The courts have given another judgment, Ahmed v Crown Prosecution Service [2017] EWHC 1272 (Admin), which helps the police in considering what actions fall within the execution of their duty. In short, where a police officer genuinely and reasonably believes that they are authorised by a court order to arrest a person for breach of an injunction and that the person is in breach of it, they will be acting in the course of their duty if they arrest that person. Even where there is no valid injunction. Sort of. The case is not available on Bailii – possibly because it was given ex tempore. It is on Lawtel and Westlaw.
You may recall the slightly shaky foundations on which the case of McCann v CPS [2015] EWHC 2461 was based. I wrote about one element of the case here – that being that it was not an essential condition of a lawful arrest that a constable should verbally formulate a charge. I left the other part of the judgment well alone – the part that stated an officer’s arresting a person for obstructing a public highway was lawful even where it was not a public highway – being a bit doubtful as to the reasoning.

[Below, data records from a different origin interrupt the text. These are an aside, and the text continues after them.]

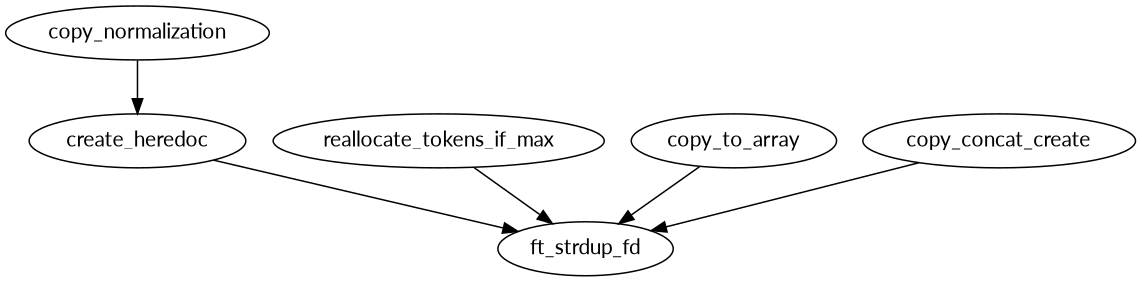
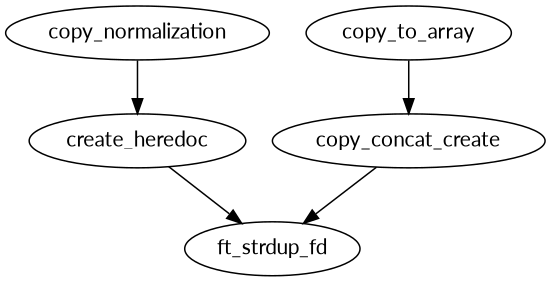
  digraph {
    fontname=Lato
    node [fontname=Lato]
    edge [fontname=Lato]
    n1 [label=copy_normalization]
    n2 [label=create_heredoc]
    ft_strdup_fd
-   n4 [label=reallocate_tokens_if_max]
    n5 [label=copy_to_array]
    n6 [label=copy_concat_create]
    n1 -> n2
    n2 -> ft_strdup_fd
-   n4 -> ft_strdup_fd
-   n5 -> ft_strdup_fd
+   n5 -> n6
    n6 -> ft_strdup_fd
  }
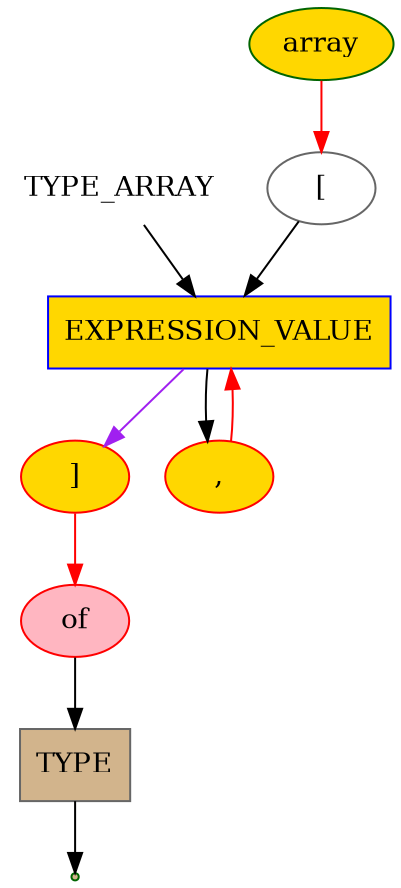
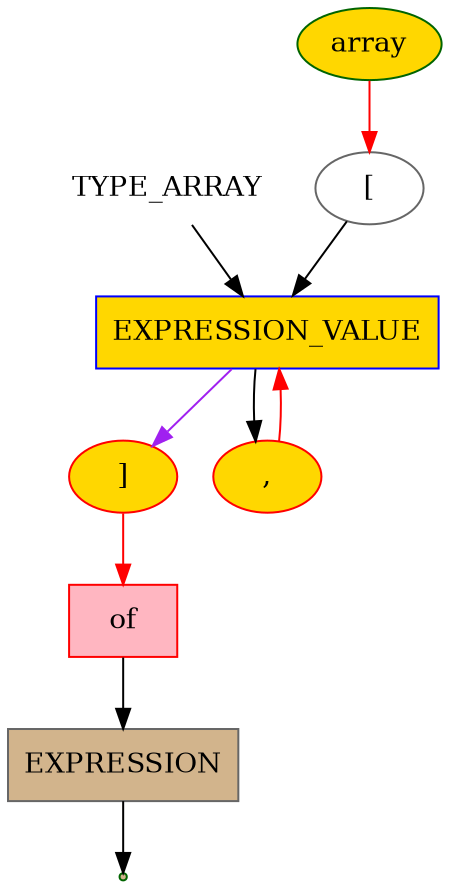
  digraph {
    node [color=red fillcolor=gold shape=oval style=filled]
    edge [color=black]
    n1 [fillcolor=white label=TYPE_ARRAY shape=plaintext]
    n2 [color=blue label=EXPRESSION_VALUE shape=box]
    n3 [color=darkgreen label=array]
    n4 [color=gray40 fillcolor=white label="["]
    n5 [label="]"]
    n6 [label=","]
-   n7 [fillcolor=lightpink label=of]
-   n8 [color=gray40 fillcolor=tan label=TYPE shape=box]
+   n7 [fillcolor=lightpink label=of shape=box]
+   n8 [color=gray40 fillcolor=tan label=EXPRESSION shape=box]
    end [color=darkgreen fillcolor=tan shape=point]
    n1 -> n2
    n2 -> n5 [color=purple]
    n2 -> n6
    n3 -> n4 [color=red]
    n4 -> n2
    n5 -> n7 [color=red]
    n6 -> n2 [color=red]
    n7 -> n8
    n8 -> end
  }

Nevertheless, the latest decision in Ahmed v CPS embraces it. Here, a county-court had made a modern version of an ASBO against the Claimant – which had been dubbed an Injunction to Prevent Nuisance and Annoyance or (IPNA). But actually, it had not. It purportedly made an order pursuant to repealed provisions of the Housing Act 1996 instead of the in-force enactments in the Anti-social Behaviour, Crime and Policing Act 2014. There was, therefore, no valid order.
The judge held that an officer who is acting in accordance with an injunction issued by a civil court, when that injunction is coupled with a power of arrest, is acting in accordance with their duty if they act in accordance with the injunction and power [9]. Relying on McCann, he then went further and said that where a police officer genuinely and reasonably believes that there is a valid injunction and that someone has breached it, they will be acting in the course of their duty if they arrest someone in consequence – whether or not the injunction is valid [10].
The judge held that to hold otherwise would expose police officers to “an extremely difficult state of affairs” and that it could not be expected that officers could check the validity of such orders before acting [11].
This case seems to have argued with some brevity – given that the whole judgment is disposed of in eleven paragraphs. It also makes reference to the “economy” of the submissions. As I said above, it also looks like a judgment given ex tempore. Practitioners will note the judge’s telling us there had not, to his knowledge, been much judicial scrutiny of what amounts to an officer’s acting “in the execution of their duty”. The only case mentioned was that of Rice v Connolly [1966] 2 QB 414 – with which all police-law practitioners will be familiar.
I do not know what submissions were made in the hearing and so can only speculate on what was argued. Interesting questions arise from this – if they were not already ventilated. Such as, the situation where an officer genuinely believes that there is a term in the injunction prohibiting a specific act when, in fact, there is not. Or where it has expired. I well appreciate that those questions of fact are easier for a police officer to explore (and know) rather than the potential much more technical question of whether the injunction is lawfully made per se – where the court has identified the wrong enactment. And there may be other arguments as to the status of a court order, its validity and the acts taken pursuant to it until the order is set aside.
That said, this decision is undoubtedly helpful to the police, for the time being.